[Stored data]
__________________________________________________

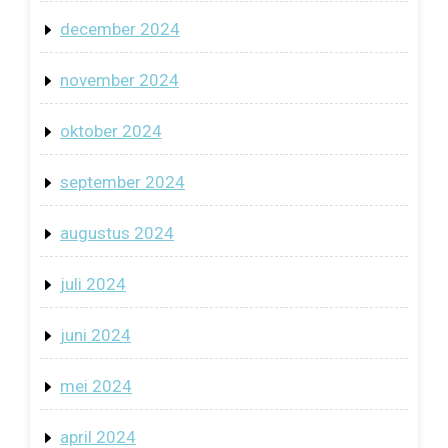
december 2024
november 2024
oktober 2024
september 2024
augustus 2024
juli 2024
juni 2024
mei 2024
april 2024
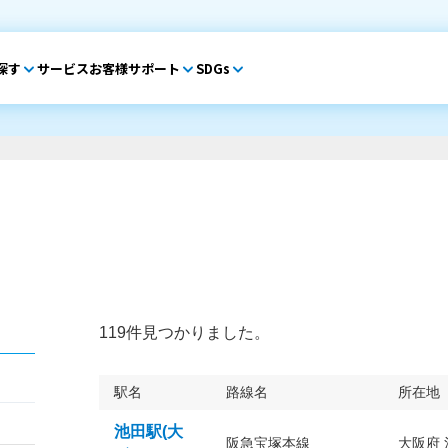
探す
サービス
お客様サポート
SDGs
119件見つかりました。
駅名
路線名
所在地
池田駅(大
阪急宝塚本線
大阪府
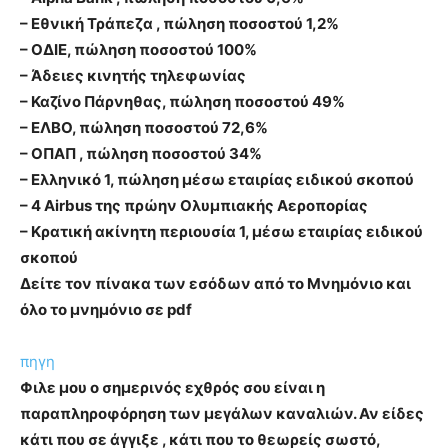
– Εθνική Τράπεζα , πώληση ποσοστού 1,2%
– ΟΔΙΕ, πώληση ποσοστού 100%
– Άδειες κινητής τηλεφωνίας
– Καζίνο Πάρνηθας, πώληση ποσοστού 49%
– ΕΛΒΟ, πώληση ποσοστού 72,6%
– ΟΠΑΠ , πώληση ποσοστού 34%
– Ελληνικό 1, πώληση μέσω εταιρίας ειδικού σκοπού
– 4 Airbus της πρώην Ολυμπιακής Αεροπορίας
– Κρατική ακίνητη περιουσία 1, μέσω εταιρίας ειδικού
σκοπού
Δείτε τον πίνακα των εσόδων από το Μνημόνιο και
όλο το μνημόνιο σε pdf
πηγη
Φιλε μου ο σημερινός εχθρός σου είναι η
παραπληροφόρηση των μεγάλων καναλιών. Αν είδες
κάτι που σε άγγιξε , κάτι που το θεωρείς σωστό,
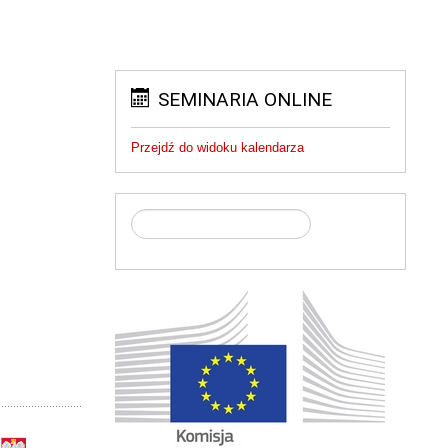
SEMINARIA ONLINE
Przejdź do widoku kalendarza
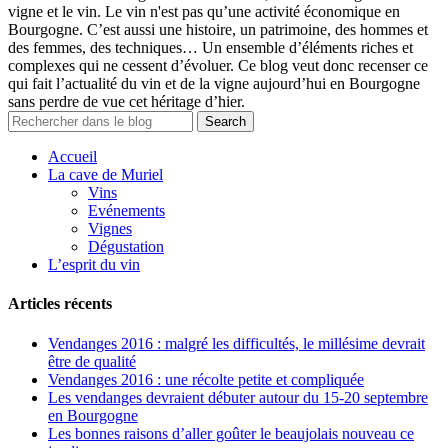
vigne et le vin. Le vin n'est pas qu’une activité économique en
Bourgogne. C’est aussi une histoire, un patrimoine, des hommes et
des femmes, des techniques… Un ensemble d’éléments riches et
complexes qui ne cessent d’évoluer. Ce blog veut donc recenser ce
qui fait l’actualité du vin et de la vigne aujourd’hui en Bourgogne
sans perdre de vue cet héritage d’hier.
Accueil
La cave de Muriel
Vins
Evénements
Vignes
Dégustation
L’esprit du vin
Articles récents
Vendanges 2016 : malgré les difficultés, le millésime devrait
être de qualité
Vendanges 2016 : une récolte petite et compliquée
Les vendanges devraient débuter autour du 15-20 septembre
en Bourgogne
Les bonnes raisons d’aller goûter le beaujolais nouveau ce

__________________________________________________

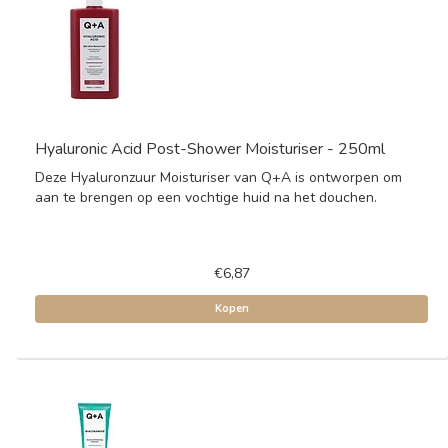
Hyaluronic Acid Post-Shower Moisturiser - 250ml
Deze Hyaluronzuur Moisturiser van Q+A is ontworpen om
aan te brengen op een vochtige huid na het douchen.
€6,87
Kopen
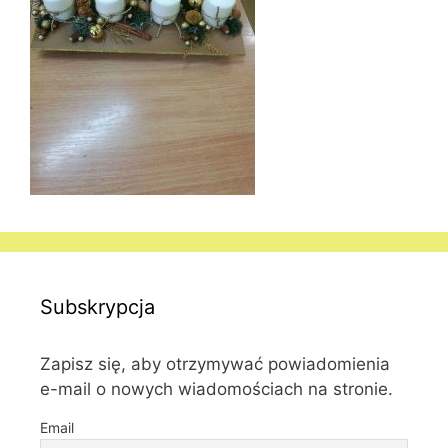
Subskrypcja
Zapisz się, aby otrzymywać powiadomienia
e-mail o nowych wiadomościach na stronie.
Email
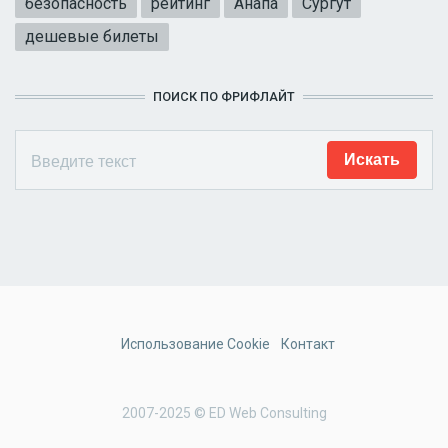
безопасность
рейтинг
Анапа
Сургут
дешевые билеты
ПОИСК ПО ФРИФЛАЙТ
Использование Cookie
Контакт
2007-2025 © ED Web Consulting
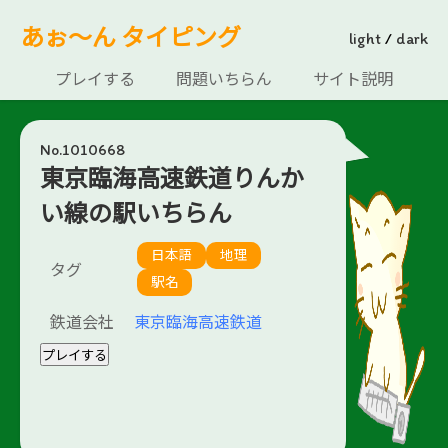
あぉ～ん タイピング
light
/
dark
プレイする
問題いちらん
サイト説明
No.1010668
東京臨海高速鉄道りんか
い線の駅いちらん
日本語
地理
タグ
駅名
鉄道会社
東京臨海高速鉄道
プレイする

__________________________________________________

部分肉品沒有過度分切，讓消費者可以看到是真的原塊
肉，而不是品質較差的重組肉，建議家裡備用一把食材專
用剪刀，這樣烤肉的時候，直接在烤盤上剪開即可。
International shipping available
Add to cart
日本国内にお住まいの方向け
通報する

__________________________________________________

- **Exercise**
Copy exactly, without pictures, the lines above from the one with "december 2024" down to the one with "Dégustation", inclusive.

- **The answer**
december 2024
november 2024
oktober 2024
september 2024
augustus 2024
juli 2024
juni 2024
mei 2024
april 2024
探す
サービス
お客様サポート
SDGs
119件見つかりました。
駅名
路線名
所在地
池田駅(大
阪急宝塚本線
大阪府
– Εθνική Τράπεζα , πώληση ποσοστού 1,2%
– ΟΔΙΕ, πώληση ποσοστού 100%
– Άδειες κινητής τηλεφωνίας
– Καζίνο Πάρνηθας, πώληση ποσοστού 49%
– ΕΛΒΟ, πώληση ποσοστού 72,6%
– ΟΠΑΠ , πώληση ποσοστού 34%
– Ελληνικό 1, πώληση μέσω εταιρίας ειδικού σκοπού
– 4 Airbus της πρώην Ολυμπιακής Αεροπορίας
– Κρατική ακίνητη περιουσία 1, μέσω εταιρίας ειδικού
σκοπού
Δείτε τον πίνακα των εσόδων από το Μνημόνιο και
όλο το μνημόνιο σε pdf
πηγη
Φιλε μου ο σημερινός εχθρός σου είναι η
παραπληροφόρηση των μεγάλων καναλιών. Αν είδες
κάτι που σε άγγιξε , κάτι που το θεωρείς σωστό,
SEMINARIA ONLINE
Przejdź do widoku kalendarza
vigne et le vin. Le vin n'est pas qu’une activité économique en
Bourgogne. C’est aussi une histoire, un patrimoine, des hommes et
des femmes, des techniques… Un ensemble d’éléments riches et
complexes qui ne cessent d’évoluer. Ce blog veut donc recenser ce
qui fait l’actualité du vin et de la vigne aujourd’hui en Bourgogne
sans perdre de vue cet héritage d’hier.
Accueil
La cave de Muriel
Vins
Evénements
Vignes
Dégustation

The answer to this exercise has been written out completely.